Please write out the records below word for word, starting at their first line and ending at the line that contains "ons, but it", with both of those lines included.

"""

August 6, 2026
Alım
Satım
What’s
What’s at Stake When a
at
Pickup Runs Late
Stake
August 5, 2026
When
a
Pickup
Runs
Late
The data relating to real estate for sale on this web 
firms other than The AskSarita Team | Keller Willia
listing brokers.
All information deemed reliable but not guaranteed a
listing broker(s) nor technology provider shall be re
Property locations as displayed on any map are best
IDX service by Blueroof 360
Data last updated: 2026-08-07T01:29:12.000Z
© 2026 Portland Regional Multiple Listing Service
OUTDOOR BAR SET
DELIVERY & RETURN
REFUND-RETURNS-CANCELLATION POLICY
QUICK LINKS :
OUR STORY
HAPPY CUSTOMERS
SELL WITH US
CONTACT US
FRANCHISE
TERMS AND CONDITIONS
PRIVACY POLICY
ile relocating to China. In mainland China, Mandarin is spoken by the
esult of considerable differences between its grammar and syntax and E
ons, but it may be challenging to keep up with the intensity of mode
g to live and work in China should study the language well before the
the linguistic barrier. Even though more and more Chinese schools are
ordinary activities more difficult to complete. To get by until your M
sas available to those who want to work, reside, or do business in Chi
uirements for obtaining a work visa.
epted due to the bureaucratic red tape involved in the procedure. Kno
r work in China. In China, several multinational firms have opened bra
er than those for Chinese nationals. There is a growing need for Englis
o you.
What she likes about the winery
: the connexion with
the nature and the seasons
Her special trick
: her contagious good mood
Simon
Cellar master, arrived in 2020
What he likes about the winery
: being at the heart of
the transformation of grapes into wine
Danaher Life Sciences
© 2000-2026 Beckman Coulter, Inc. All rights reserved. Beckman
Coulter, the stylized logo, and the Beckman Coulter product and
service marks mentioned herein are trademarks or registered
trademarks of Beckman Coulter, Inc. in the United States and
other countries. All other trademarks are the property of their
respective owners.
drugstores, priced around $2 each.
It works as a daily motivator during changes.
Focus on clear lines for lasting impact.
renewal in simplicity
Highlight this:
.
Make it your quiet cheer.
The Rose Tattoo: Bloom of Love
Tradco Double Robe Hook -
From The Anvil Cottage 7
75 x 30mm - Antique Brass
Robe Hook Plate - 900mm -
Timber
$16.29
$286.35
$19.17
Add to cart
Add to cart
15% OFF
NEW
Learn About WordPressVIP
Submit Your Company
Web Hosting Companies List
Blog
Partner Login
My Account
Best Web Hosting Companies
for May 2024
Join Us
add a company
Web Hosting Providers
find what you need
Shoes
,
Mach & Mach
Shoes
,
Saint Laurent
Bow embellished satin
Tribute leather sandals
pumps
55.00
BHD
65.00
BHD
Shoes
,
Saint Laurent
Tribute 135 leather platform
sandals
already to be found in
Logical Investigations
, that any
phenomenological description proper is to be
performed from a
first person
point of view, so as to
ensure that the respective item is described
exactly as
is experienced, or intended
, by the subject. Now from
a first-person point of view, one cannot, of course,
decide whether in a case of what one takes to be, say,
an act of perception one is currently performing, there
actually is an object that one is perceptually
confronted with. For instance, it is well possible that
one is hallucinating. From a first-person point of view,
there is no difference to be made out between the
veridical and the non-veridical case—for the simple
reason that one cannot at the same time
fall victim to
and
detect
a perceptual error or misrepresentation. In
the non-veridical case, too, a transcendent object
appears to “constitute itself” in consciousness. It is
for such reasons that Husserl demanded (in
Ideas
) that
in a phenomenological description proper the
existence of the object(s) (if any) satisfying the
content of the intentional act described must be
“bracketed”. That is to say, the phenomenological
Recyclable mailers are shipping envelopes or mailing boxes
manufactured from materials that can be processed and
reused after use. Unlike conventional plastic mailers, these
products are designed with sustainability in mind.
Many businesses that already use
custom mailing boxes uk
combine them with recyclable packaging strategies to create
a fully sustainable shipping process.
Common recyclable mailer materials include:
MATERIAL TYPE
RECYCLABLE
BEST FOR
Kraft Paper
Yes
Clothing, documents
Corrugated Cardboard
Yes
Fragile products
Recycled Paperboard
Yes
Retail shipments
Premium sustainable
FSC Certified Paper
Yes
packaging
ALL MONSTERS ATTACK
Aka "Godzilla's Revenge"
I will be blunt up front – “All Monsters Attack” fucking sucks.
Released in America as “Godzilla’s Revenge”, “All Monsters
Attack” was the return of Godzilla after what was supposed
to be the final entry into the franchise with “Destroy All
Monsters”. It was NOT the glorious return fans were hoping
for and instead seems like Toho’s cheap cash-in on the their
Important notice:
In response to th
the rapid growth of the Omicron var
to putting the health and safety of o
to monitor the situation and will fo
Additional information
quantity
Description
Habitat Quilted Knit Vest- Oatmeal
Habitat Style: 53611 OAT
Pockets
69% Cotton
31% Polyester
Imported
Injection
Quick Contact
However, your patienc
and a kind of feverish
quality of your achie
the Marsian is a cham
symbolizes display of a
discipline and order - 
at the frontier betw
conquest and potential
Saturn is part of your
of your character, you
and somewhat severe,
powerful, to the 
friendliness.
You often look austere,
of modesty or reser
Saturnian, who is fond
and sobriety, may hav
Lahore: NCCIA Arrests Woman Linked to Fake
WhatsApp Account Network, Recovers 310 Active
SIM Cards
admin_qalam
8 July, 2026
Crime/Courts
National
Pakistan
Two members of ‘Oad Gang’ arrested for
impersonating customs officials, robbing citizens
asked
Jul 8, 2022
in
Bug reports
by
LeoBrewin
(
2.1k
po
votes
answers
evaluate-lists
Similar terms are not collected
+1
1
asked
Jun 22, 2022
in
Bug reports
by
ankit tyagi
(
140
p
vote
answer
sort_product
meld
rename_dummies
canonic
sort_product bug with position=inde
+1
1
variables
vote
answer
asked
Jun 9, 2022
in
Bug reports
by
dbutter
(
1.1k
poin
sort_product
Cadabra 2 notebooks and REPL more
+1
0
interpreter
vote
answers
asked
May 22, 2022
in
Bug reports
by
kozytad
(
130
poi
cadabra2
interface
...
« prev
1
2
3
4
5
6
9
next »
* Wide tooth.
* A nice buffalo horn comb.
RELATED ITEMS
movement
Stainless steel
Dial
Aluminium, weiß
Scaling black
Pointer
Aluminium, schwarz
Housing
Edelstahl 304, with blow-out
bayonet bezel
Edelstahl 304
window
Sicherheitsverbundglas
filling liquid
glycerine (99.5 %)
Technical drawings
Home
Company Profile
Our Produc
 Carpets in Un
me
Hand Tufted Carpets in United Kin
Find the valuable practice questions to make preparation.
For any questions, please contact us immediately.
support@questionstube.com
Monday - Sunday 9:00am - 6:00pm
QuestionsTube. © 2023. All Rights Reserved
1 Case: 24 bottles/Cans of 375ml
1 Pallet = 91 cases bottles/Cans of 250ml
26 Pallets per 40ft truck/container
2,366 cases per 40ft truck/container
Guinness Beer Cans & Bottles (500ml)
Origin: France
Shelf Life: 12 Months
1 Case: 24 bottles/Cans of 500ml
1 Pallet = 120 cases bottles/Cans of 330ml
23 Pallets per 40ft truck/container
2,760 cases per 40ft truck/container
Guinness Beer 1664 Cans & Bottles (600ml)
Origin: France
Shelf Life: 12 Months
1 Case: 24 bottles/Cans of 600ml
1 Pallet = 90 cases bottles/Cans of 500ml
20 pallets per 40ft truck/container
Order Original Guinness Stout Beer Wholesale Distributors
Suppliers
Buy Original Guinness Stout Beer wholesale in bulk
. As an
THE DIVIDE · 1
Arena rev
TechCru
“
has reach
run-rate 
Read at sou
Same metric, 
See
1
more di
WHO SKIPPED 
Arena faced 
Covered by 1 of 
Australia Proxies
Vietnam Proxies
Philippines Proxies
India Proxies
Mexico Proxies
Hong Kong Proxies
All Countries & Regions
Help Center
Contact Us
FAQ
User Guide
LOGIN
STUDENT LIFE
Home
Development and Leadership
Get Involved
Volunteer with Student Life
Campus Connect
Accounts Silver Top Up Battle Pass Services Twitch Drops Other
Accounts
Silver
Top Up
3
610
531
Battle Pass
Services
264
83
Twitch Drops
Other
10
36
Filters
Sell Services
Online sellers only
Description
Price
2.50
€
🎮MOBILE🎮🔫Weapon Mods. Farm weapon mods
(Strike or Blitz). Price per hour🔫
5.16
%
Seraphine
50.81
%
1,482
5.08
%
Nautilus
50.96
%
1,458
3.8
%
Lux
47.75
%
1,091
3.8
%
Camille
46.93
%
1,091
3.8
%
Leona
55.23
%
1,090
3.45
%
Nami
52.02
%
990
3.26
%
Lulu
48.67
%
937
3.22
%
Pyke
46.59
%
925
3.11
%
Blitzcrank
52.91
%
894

"""

◆ COMPLETED EXERCISE ◆
August 6, 2026
Alım
Satım
What’s
What’s at Stake When a
at
Pickup Runs Late
Stake
August 5, 2026
When
a
Pickup
Runs
Late
The data relating to real estate for sale on this web 
firms other than The AskSarita Team | Keller Willia
listing brokers.
All information deemed reliable but not guaranteed a
listing broker(s) nor technology provider shall be re
Property locations as displayed on any map are best
IDX service by Blueroof 360
Data last updated: 2026-08-07T01:29:12.000Z
© 2026 Portland Regional Multiple Listing Service
OUTDOOR BAR SET
DELIVERY & RETURN
REFUND-RETURNS-CANCELLATION POLICY
QUICK LINKS :
OUR STORY
HAPPY CUSTOMERS
SELL WITH US
CONTACT US
FRANCHISE
TERMS AND CONDITIONS
PRIVACY POLICY
ile relocating to China. In mainland China, Mandarin is spoken by the
esult of considerable differences between its grammar and syntax and E
ons, but it may be challenging to keep up with the intensity of mode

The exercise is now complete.